(Stored items)
- - - -

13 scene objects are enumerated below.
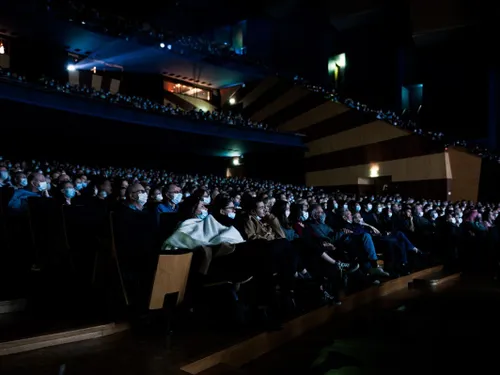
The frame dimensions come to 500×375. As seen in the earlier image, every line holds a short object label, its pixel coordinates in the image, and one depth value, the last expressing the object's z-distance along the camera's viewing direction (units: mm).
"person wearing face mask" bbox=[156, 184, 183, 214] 3525
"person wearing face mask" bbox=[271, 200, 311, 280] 3300
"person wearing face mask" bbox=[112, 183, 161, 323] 2246
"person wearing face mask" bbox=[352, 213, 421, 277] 4711
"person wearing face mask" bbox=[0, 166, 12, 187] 4041
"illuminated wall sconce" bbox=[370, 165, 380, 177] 12164
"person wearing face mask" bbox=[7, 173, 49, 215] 2747
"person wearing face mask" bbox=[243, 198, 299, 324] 2650
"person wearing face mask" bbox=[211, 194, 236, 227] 3146
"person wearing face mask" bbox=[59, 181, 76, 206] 3756
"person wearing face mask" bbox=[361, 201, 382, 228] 5952
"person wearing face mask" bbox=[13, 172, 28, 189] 3438
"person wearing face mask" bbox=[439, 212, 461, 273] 5699
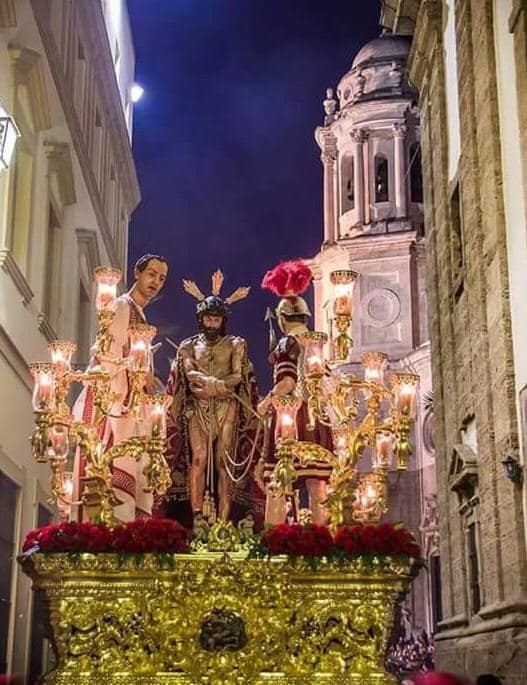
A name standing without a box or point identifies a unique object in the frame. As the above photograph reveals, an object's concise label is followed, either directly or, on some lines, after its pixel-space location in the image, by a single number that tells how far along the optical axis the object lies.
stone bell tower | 32.69
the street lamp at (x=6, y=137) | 11.88
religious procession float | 9.41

- - - -

# Assigned task
Pull out all lines of the data with the string "pixel".

# Expected answer
The frame dimensions come to 500×375. As seen in the earlier image, every line holds a short object label, its pixel coordinates in the image, and one depth value, the last expressing the object's z-distance along the camera's viewing direction (units: mm).
A name standing without a box or point identifies a unique object in the frame. As the above photograph reveals, an object's concise label is followed, either directly or, on some lines, after its pixel-space location in the image, by a single number that tells how far along the optical axis the object lies.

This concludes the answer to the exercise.